Performance specifications with more stringent and extensive testing requirements are becoming the new standard. Optimizing designs to balance GWP metrics with lifecycle impacts and structural reliability is the new charge. A race to the bottom for low GWP metrics will not deliver intended results.

Conclusion

The industry’s focus on GWP and EPDs has improved environmental accountability in concrete construction, but those tools should not be used as complete measures of sustainability. The use of concrete materials and optimized designs that deliver performance, lower GWP, and maximize investment dollars with lowest life-cycle cost is required to achieve truly sustainable designs.

Type K ShCC provides engineers and designers with a proven solution that delivers on all counts.

Its use not only lowers the overall carbon impact of any concrete design, but also significantly reduces overall carbon impact throughout its service life.
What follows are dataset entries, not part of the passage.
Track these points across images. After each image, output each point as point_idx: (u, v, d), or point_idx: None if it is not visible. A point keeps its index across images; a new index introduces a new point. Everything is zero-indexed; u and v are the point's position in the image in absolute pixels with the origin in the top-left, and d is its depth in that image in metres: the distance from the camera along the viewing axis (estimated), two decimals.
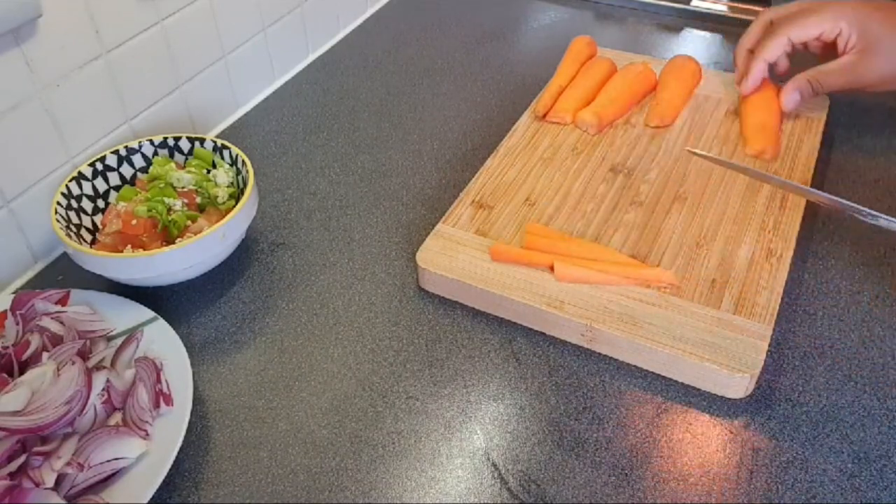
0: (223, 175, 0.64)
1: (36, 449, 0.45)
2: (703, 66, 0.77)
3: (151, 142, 0.65)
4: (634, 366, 0.54)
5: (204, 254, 0.57)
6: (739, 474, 0.47)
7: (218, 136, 0.77)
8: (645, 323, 0.53)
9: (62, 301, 0.56)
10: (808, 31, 0.67)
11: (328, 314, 0.59)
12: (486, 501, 0.46)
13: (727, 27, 0.94)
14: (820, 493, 0.46)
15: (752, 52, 0.72)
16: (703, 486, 0.47)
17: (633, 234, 0.61)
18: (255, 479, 0.48)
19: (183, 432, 0.48)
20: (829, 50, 0.69)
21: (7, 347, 0.51)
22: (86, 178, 0.62)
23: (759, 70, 0.70)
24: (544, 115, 0.74)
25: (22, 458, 0.45)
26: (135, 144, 0.65)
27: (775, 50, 0.69)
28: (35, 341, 0.51)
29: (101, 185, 0.63)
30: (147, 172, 0.65)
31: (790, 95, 0.69)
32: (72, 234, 0.58)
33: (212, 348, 0.56)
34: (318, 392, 0.53)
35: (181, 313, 0.59)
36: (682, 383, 0.52)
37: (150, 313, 0.55)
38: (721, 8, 0.95)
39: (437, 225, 0.62)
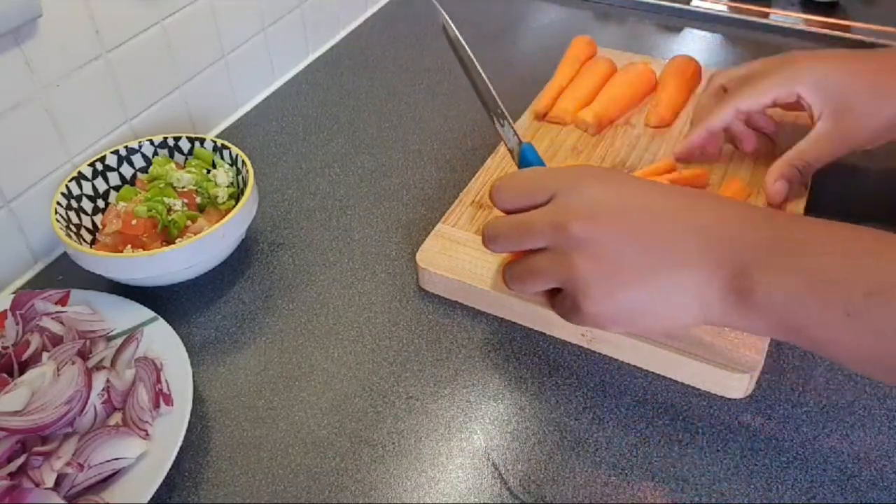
0: (223, 175, 0.64)
1: (36, 449, 0.45)
2: (703, 67, 0.77)
3: (151, 142, 0.65)
4: (634, 366, 0.54)
5: (204, 254, 0.57)
6: (739, 474, 0.47)
7: (218, 136, 0.77)
8: None
9: (62, 301, 0.56)
10: (759, 99, 0.59)
11: (328, 314, 0.59)
12: (486, 501, 0.46)
13: (727, 27, 0.94)
14: (820, 493, 0.46)
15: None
16: (703, 486, 0.47)
17: None
18: (255, 479, 0.48)
19: (183, 432, 0.47)
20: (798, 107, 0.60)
21: (7, 347, 0.51)
22: (86, 178, 0.62)
23: (697, 136, 0.62)
24: (544, 115, 0.74)
25: (22, 458, 0.45)
26: (135, 144, 0.65)
27: (720, 121, 0.61)
28: (35, 341, 0.51)
29: (101, 185, 0.63)
30: (147, 172, 0.65)
31: (777, 185, 0.59)
32: (72, 234, 0.58)
33: (212, 348, 0.56)
34: (318, 392, 0.53)
35: (181, 313, 0.59)
36: (682, 383, 0.52)
37: (150, 313, 0.55)
38: (721, 8, 0.95)
39: (437, 225, 0.62)
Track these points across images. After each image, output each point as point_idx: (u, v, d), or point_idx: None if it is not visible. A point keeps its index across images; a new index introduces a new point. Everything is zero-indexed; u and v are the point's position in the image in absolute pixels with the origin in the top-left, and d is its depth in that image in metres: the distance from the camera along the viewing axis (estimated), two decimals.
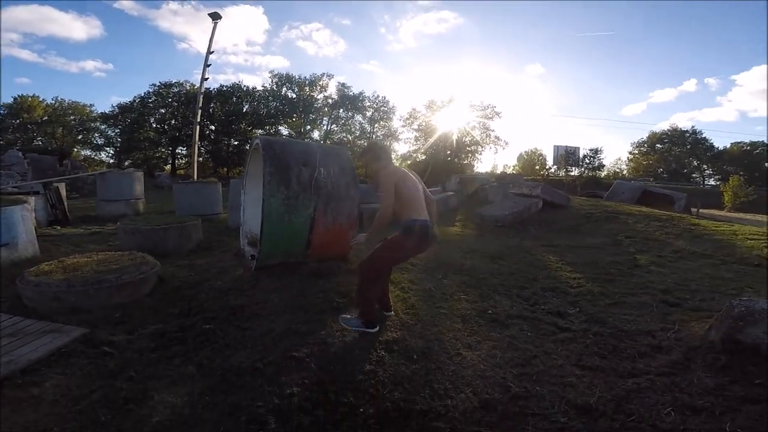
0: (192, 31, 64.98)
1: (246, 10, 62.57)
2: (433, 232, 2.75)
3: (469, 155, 32.64)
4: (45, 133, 34.11)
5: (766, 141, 41.37)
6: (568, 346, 2.74)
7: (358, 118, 35.77)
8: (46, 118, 34.77)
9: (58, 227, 7.32)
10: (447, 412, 2.02)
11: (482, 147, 32.95)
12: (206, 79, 17.97)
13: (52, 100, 35.67)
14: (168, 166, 32.43)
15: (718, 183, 38.04)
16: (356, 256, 4.59)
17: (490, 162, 57.23)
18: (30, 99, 34.78)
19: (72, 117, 35.74)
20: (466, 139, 32.40)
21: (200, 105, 18.29)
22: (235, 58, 62.71)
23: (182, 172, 30.78)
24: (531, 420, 1.98)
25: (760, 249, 5.41)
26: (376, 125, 35.80)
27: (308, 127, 35.10)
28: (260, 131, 33.87)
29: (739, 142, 43.04)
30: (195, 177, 15.87)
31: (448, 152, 31.43)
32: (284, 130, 34.81)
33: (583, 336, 2.89)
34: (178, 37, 64.19)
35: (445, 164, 28.69)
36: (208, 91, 31.48)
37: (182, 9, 63.92)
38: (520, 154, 47.36)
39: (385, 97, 36.50)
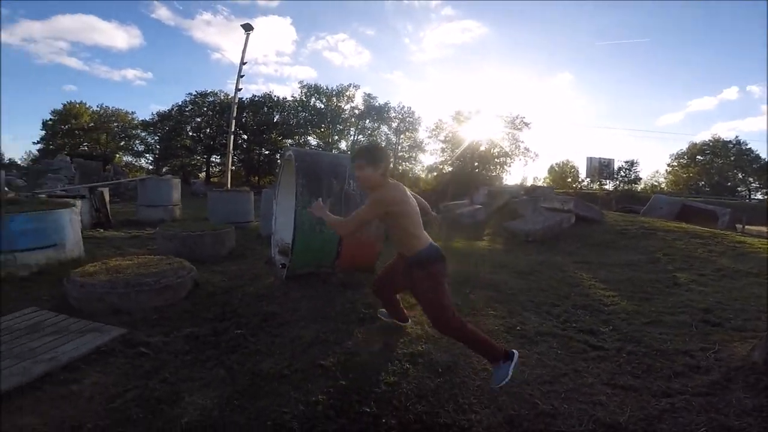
0: (224, 41, 67.65)
1: (275, 21, 64.88)
2: (440, 250, 2.46)
3: (498, 167, 32.11)
4: (90, 138, 36.04)
5: None
6: (599, 365, 2.66)
7: (384, 128, 36.06)
8: (91, 124, 36.64)
9: (101, 230, 7.75)
10: (471, 427, 2.00)
11: (511, 158, 32.31)
12: (240, 89, 18.64)
13: (98, 107, 37.57)
14: (202, 174, 33.71)
15: (766, 197, 35.82)
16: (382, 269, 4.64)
17: (519, 174, 56.23)
18: (77, 106, 36.75)
19: (115, 124, 37.59)
20: (495, 151, 31.92)
21: (234, 115, 18.98)
22: (265, 68, 64.75)
23: (216, 179, 31.87)
24: None
25: None
26: (401, 136, 35.97)
27: (336, 137, 35.65)
28: (290, 141, 34.68)
29: None
30: (228, 185, 16.40)
31: (476, 164, 31.06)
32: (313, 140, 35.53)
33: (616, 355, 2.80)
34: (212, 47, 67.10)
35: (473, 176, 28.36)
36: (241, 101, 32.79)
37: (215, 20, 66.74)
38: (551, 166, 46.26)
39: (410, 108, 36.53)
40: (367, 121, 35.72)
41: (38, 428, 1.95)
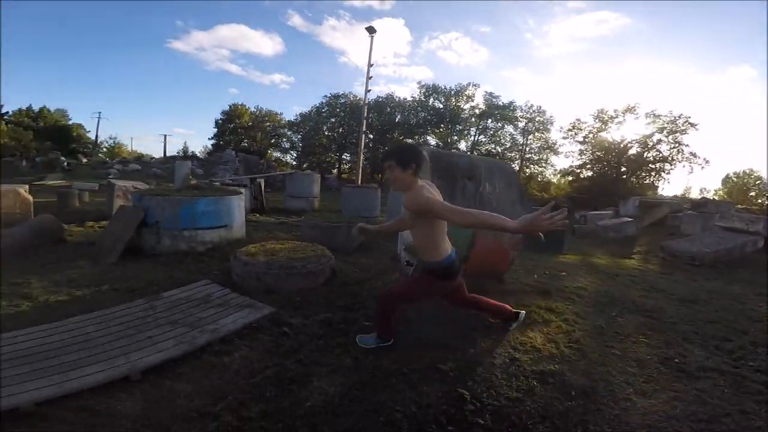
0: (348, 45, 72.11)
1: (389, 23, 65.90)
2: (458, 265, 2.44)
3: (653, 174, 26.97)
4: (249, 136, 42.40)
5: None
6: None
7: (509, 128, 34.00)
8: (250, 123, 43.07)
9: (257, 215, 9.07)
10: None
11: (671, 165, 26.69)
12: (369, 91, 19.66)
13: (254, 108, 44.02)
14: (335, 170, 36.87)
15: None
16: (511, 278, 4.35)
17: (680, 183, 47.05)
18: (240, 107, 43.53)
19: (267, 123, 43.35)
20: (649, 155, 26.95)
21: (365, 116, 20.15)
22: (385, 69, 66.55)
23: (345, 176, 34.51)
24: None
25: None
26: (530, 137, 33.44)
27: (455, 137, 35.08)
28: (410, 140, 35.36)
29: None
30: (359, 182, 17.52)
31: (623, 169, 26.76)
32: (432, 140, 35.57)
33: None
34: (338, 51, 72.28)
35: (618, 183, 24.57)
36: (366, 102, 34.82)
37: (339, 24, 71.40)
38: (727, 176, 37.46)
39: (540, 107, 33.50)
40: (489, 120, 34.18)
41: (189, 394, 2.22)
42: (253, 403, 2.11)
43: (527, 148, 33.27)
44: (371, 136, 36.17)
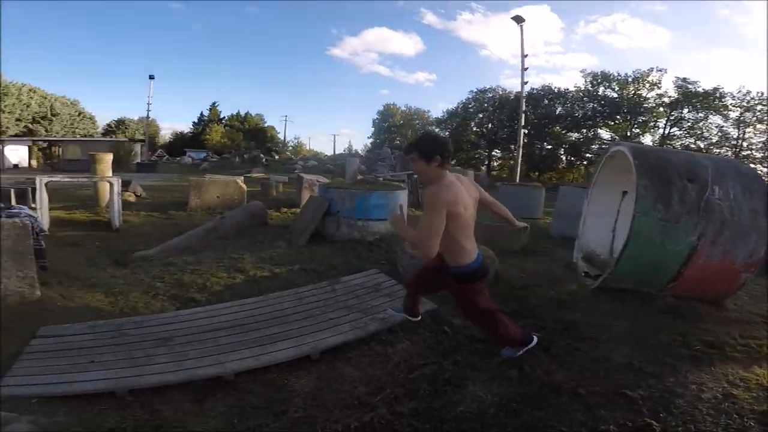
0: (486, 37, 69.12)
1: (533, 10, 60.15)
2: (486, 265, 2.33)
3: None
4: (401, 134, 45.12)
5: None
6: None
7: (715, 119, 26.85)
8: (401, 122, 46.02)
9: (413, 210, 9.43)
10: None
11: None
12: (526, 83, 18.35)
13: (404, 107, 46.96)
14: (483, 167, 35.86)
15: None
16: (734, 303, 3.50)
17: None
18: (392, 107, 47.25)
19: (417, 121, 45.55)
20: None
21: (523, 109, 18.92)
22: (535, 59, 61.72)
23: (495, 173, 33.24)
24: None
25: None
26: (747, 129, 25.85)
27: (636, 129, 29.67)
28: (576, 134, 31.69)
29: None
30: (517, 180, 16.70)
31: None
32: (604, 134, 31.02)
33: None
34: (478, 44, 69.46)
35: None
36: (517, 95, 32.58)
37: (474, 18, 68.27)
38: None
39: (762, 93, 25.31)
40: (686, 110, 27.71)
41: (354, 380, 2.35)
42: (407, 399, 2.11)
43: (744, 144, 25.92)
44: (524, 131, 33.72)
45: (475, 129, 37.16)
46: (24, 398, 2.06)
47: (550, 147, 33.31)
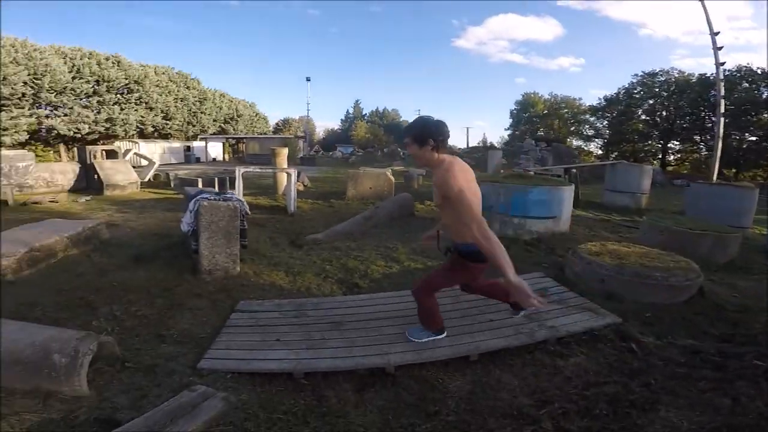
0: (645, 15, 55.68)
1: None
2: None
3: None
4: (545, 124, 41.19)
5: None
6: None
7: None
8: (545, 111, 41.98)
9: (572, 209, 8.47)
10: None
11: None
12: (722, 63, 14.41)
13: (548, 95, 42.50)
14: (656, 161, 30.27)
15: None
16: None
17: None
18: (532, 96, 43.18)
19: (565, 110, 40.89)
20: None
21: (722, 94, 15.12)
22: (719, 37, 47.09)
23: (672, 168, 27.76)
24: None
25: None
26: None
27: None
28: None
29: None
30: (714, 177, 13.64)
31: None
32: None
33: None
34: (635, 24, 56.88)
35: None
36: (703, 79, 26.41)
37: None
38: None
39: None
40: None
41: (514, 389, 2.17)
42: (578, 417, 1.91)
43: None
44: (713, 120, 26.99)
45: (643, 117, 31.57)
46: (222, 373, 2.20)
47: (754, 139, 25.99)
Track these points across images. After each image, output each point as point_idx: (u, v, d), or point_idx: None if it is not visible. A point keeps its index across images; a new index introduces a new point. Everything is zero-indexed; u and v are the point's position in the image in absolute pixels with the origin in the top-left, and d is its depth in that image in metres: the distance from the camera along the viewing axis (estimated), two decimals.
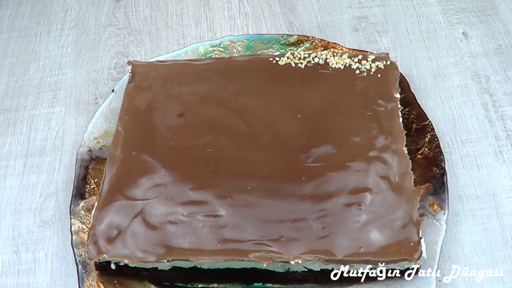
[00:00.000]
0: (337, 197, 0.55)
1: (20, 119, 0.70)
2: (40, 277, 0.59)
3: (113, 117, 0.66)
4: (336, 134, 0.60)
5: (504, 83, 0.70)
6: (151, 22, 0.79)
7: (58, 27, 0.79)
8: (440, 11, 0.77)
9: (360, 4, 0.79)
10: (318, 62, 0.66)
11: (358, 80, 0.64)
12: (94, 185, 0.62)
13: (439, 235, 0.56)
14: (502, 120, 0.67)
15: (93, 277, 0.56)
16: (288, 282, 0.56)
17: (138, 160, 0.59)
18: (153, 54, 0.75)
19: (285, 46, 0.71)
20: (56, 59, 0.76)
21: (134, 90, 0.65)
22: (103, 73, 0.74)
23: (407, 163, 0.58)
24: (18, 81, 0.74)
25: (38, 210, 0.63)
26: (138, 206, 0.55)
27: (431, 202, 0.58)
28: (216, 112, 0.63)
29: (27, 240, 0.61)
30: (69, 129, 0.69)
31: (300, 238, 0.53)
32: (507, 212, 0.60)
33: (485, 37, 0.74)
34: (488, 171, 0.63)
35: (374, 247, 0.52)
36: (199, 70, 0.66)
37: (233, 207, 0.55)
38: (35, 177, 0.66)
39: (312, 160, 0.58)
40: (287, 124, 0.61)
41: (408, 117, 0.64)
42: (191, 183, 0.57)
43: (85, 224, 0.59)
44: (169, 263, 0.54)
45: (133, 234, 0.54)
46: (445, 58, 0.73)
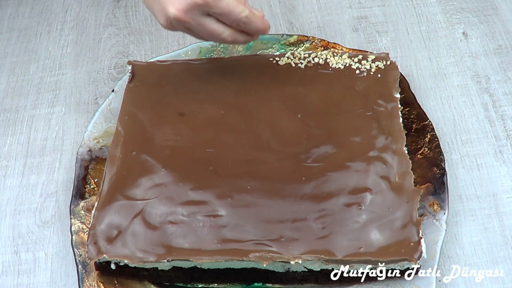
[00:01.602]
0: (337, 197, 0.55)
1: (20, 119, 0.70)
2: (40, 277, 0.59)
3: (113, 117, 0.66)
4: (336, 134, 0.60)
5: (504, 83, 0.70)
6: (151, 22, 0.79)
7: (58, 27, 0.79)
8: (440, 11, 0.77)
9: (360, 4, 0.79)
10: (318, 62, 0.66)
11: (358, 80, 0.64)
12: (94, 185, 0.62)
13: (439, 235, 0.56)
14: (502, 120, 0.67)
15: (93, 277, 0.56)
16: (288, 282, 0.56)
17: (138, 160, 0.59)
18: (153, 54, 0.75)
19: (285, 46, 0.71)
20: (56, 59, 0.76)
21: (134, 90, 0.65)
22: (103, 73, 0.74)
23: (407, 163, 0.58)
24: (18, 81, 0.74)
25: (38, 210, 0.63)
26: (138, 206, 0.55)
27: (431, 202, 0.58)
28: (216, 112, 0.63)
29: (27, 240, 0.61)
30: (69, 129, 0.69)
31: (300, 238, 0.53)
32: (507, 212, 0.60)
33: (485, 37, 0.74)
34: (488, 171, 0.63)
35: (374, 247, 0.52)
36: (199, 70, 0.66)
37: (233, 207, 0.55)
38: (35, 177, 0.66)
39: (312, 160, 0.58)
40: (287, 124, 0.61)
41: (408, 117, 0.64)
42: (191, 183, 0.57)
43: (85, 224, 0.59)
44: (169, 263, 0.54)
45: (133, 234, 0.54)
46: (445, 58, 0.73)
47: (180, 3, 0.53)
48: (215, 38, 0.57)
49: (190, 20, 0.54)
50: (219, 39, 0.57)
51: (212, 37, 0.56)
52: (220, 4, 0.53)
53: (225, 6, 0.54)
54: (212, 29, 0.55)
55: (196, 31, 0.56)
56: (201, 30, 0.55)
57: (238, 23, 0.55)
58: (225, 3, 0.54)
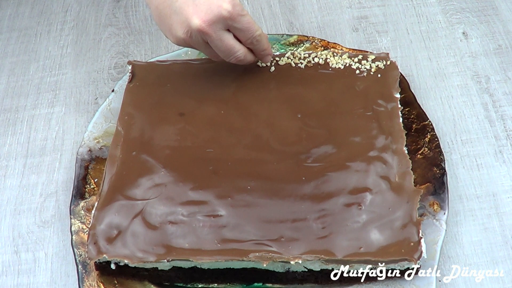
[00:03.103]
0: (337, 197, 0.55)
1: (20, 119, 0.70)
2: (40, 277, 0.59)
3: (113, 117, 0.66)
4: (336, 134, 0.60)
5: (504, 83, 0.70)
6: (151, 22, 0.79)
7: (58, 27, 0.79)
8: (440, 11, 0.77)
9: (360, 4, 0.79)
10: (318, 62, 0.66)
11: (358, 80, 0.64)
12: (94, 185, 0.62)
13: (439, 235, 0.56)
14: (502, 120, 0.67)
15: (93, 277, 0.56)
16: (288, 282, 0.56)
17: (138, 160, 0.59)
18: (153, 54, 0.75)
19: (285, 46, 0.71)
20: (56, 59, 0.76)
21: (134, 90, 0.65)
22: (103, 73, 0.74)
23: (407, 163, 0.58)
24: (18, 81, 0.74)
25: (38, 210, 0.63)
26: (138, 206, 0.55)
27: (431, 202, 0.58)
28: (216, 112, 0.63)
29: (27, 240, 0.61)
30: (69, 129, 0.69)
31: (300, 238, 0.53)
32: (507, 212, 0.60)
33: (485, 37, 0.74)
34: (488, 171, 0.63)
35: (374, 247, 0.52)
36: (199, 70, 0.66)
37: (233, 207, 0.55)
38: (35, 177, 0.66)
39: (312, 160, 0.58)
40: (287, 124, 0.61)
41: (408, 117, 0.64)
42: (191, 183, 0.57)
43: (85, 224, 0.59)
44: (169, 263, 0.54)
45: (133, 234, 0.54)
46: (445, 58, 0.73)
47: (207, 15, 0.54)
48: (229, 55, 0.58)
49: (212, 32, 0.55)
50: (232, 56, 0.58)
51: (227, 53, 0.58)
52: (242, 19, 0.56)
53: (246, 22, 0.56)
54: (230, 45, 0.57)
55: (214, 46, 0.57)
56: (219, 45, 0.57)
57: (252, 40, 0.58)
58: (246, 19, 0.56)
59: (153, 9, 0.59)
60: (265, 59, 0.63)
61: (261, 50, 0.61)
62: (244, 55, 0.59)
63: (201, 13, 0.55)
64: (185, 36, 0.56)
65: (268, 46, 0.61)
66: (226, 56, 0.59)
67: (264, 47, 0.60)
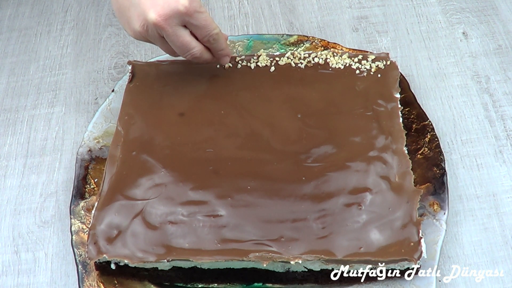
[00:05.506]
0: (337, 197, 0.55)
1: (20, 119, 0.70)
2: (40, 277, 0.59)
3: (113, 117, 0.66)
4: (336, 134, 0.60)
5: (504, 83, 0.70)
6: None
7: (58, 27, 0.79)
8: (440, 11, 0.77)
9: (360, 4, 0.79)
10: (318, 62, 0.66)
11: (358, 80, 0.64)
12: (94, 185, 0.62)
13: (439, 235, 0.56)
14: (502, 120, 0.67)
15: (93, 277, 0.56)
16: (288, 282, 0.56)
17: (138, 160, 0.59)
18: (153, 54, 0.75)
19: (285, 46, 0.71)
20: (56, 59, 0.76)
21: (134, 90, 0.65)
22: (103, 73, 0.74)
23: (407, 163, 0.58)
24: (18, 81, 0.74)
25: (38, 210, 0.63)
26: (138, 206, 0.55)
27: (431, 202, 0.58)
28: (216, 112, 0.63)
29: (27, 240, 0.61)
30: (69, 129, 0.69)
31: (300, 238, 0.53)
32: (507, 212, 0.60)
33: (485, 37, 0.74)
34: (488, 171, 0.63)
35: (374, 247, 0.52)
36: (199, 70, 0.66)
37: (233, 207, 0.55)
38: (35, 177, 0.66)
39: (312, 160, 0.58)
40: (287, 124, 0.61)
41: (408, 117, 0.64)
42: (191, 183, 0.57)
43: (85, 224, 0.59)
44: (169, 263, 0.54)
45: (133, 234, 0.54)
46: (445, 58, 0.73)
47: (163, 9, 0.54)
48: (184, 51, 0.57)
49: (168, 27, 0.55)
50: (188, 53, 0.58)
51: (182, 50, 0.57)
52: (199, 16, 0.55)
53: (203, 19, 0.56)
54: (186, 41, 0.57)
55: (170, 41, 0.57)
56: (175, 41, 0.56)
57: (209, 38, 0.57)
58: (203, 16, 0.56)
59: (113, 1, 0.58)
60: (223, 60, 0.62)
61: (218, 49, 0.60)
62: (200, 53, 0.58)
63: (158, 7, 0.54)
64: (141, 29, 0.56)
65: (226, 47, 0.60)
66: (182, 52, 0.58)
67: (221, 47, 0.59)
By increasing capacity, reducing materials and labor requirements during construction, improving durability, and minimizing repair and maintenance, owners, designers and patrons benefit from an extended asset life two to three times that of a similar portland cement concrete structure.

With ever increasing demands to build more durable critical infrastructure efficiently, with more stringent sustainably targets and added value in-service, Type K ShCC will continue to deliver. Embracing innovative approaches to design, integration of new products, and the collaborative efforts of professionals throughout the industry in their use will make a difference in the race to carbon neutrality without sacrificing performance.